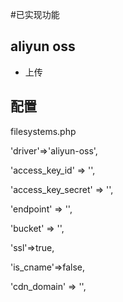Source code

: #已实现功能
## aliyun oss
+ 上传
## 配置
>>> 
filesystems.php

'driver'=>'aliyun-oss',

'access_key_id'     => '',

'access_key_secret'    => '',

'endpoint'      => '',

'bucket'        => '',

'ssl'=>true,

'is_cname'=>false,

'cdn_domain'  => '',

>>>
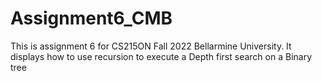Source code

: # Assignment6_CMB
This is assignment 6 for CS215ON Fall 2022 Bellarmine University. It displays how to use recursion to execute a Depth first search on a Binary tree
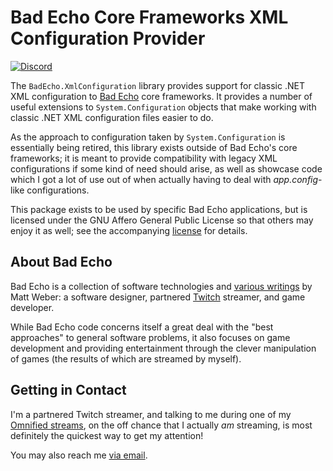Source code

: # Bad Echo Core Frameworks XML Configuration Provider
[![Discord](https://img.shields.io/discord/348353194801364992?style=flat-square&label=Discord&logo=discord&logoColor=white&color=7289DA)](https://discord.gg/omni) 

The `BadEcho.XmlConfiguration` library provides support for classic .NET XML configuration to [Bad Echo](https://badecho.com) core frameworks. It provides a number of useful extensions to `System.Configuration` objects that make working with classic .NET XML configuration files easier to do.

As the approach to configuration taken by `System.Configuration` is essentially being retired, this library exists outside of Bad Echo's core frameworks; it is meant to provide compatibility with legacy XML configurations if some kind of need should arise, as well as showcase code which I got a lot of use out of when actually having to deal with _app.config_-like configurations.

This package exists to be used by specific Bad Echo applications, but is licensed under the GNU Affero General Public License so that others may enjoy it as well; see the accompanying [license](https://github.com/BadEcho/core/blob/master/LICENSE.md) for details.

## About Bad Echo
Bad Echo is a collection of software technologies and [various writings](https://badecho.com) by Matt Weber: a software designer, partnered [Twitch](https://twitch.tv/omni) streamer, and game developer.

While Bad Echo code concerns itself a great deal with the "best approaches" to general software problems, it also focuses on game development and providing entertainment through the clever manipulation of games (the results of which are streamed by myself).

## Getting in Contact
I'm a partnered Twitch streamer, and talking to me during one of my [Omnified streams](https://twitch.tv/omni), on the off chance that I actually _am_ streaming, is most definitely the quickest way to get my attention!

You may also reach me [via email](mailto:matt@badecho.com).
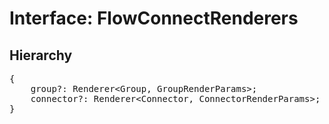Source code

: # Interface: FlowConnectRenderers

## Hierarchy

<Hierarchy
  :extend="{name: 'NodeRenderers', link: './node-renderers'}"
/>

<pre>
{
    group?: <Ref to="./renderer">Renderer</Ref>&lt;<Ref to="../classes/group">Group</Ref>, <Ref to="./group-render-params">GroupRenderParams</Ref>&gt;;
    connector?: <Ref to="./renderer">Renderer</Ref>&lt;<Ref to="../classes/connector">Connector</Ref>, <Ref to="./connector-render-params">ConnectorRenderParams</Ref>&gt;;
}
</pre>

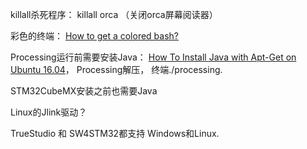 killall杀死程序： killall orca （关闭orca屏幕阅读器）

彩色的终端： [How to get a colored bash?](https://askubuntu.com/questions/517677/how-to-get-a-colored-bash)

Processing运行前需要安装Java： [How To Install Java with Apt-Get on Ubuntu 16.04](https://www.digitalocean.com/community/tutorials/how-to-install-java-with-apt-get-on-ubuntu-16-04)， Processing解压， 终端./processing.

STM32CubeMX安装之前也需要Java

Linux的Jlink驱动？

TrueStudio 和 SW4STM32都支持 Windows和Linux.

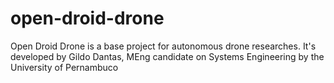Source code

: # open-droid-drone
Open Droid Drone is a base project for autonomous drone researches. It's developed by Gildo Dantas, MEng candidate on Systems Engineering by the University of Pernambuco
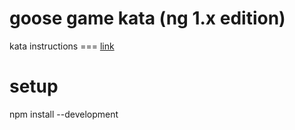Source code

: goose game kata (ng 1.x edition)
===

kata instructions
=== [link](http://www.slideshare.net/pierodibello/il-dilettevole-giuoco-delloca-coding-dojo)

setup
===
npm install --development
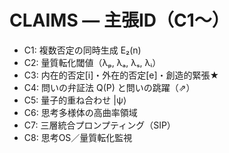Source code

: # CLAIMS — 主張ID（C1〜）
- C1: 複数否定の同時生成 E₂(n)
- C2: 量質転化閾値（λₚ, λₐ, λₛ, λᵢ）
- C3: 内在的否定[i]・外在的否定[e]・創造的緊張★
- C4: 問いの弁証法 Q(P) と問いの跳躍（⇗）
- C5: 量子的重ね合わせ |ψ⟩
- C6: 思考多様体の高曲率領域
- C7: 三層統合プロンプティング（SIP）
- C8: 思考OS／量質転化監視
|---|
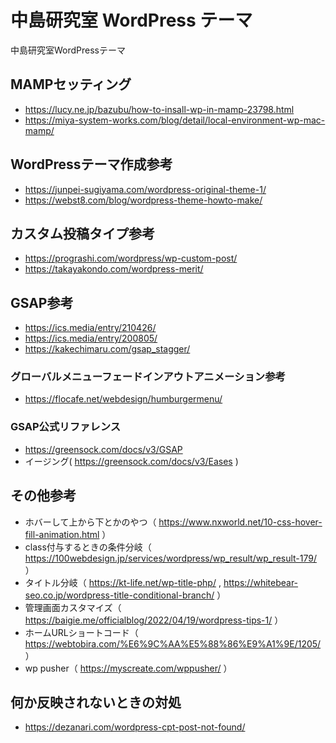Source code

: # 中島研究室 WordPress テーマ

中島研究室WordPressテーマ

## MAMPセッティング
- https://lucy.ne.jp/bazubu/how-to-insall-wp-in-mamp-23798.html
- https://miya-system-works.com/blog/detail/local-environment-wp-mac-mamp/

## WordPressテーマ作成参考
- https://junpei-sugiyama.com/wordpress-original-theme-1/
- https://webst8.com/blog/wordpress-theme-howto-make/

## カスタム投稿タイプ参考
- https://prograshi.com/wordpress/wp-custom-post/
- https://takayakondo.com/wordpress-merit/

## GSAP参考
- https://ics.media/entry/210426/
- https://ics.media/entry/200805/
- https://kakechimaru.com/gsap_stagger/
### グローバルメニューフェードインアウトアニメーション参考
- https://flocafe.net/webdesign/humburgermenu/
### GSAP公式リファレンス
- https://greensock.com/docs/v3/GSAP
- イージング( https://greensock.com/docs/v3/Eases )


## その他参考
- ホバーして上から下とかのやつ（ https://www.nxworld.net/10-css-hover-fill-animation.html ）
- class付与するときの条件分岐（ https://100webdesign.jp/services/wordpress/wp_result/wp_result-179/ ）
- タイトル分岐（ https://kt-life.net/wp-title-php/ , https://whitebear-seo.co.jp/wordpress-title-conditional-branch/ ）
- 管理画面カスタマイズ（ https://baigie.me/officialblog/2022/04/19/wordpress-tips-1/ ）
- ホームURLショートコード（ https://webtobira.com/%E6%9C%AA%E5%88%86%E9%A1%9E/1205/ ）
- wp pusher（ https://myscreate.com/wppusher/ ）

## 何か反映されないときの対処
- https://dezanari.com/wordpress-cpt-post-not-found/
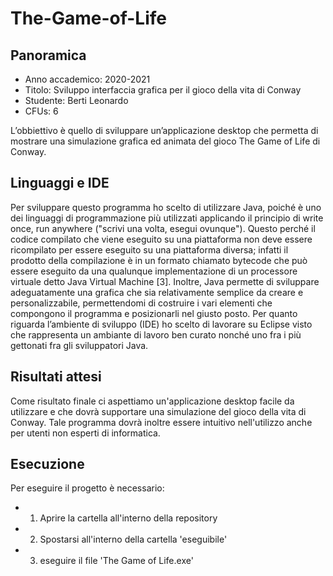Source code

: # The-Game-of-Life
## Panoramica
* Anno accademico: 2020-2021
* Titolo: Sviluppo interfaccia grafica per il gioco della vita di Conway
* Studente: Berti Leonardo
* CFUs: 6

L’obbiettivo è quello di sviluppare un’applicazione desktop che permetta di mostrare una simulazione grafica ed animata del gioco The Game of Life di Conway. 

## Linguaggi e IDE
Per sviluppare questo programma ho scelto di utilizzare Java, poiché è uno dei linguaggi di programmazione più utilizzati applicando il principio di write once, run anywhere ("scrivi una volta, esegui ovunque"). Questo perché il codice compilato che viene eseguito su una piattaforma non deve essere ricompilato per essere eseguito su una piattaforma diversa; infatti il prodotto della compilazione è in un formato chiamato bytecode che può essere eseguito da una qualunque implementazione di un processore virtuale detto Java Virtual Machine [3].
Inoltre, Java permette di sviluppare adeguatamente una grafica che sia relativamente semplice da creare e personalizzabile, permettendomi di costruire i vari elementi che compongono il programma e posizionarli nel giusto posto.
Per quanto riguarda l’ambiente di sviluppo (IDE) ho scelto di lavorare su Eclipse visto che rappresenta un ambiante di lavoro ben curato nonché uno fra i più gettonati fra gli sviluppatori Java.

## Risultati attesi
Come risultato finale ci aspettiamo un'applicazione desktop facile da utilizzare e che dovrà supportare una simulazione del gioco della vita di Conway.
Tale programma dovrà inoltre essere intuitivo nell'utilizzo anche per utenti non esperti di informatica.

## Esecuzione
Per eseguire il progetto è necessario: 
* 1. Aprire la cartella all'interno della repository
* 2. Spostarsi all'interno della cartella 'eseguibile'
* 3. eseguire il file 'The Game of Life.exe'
|---|
▸ **Your assignment**: Nothing but a number should be given: the count of lines in the material where the string "install" occurs.

▸ **Response**: 2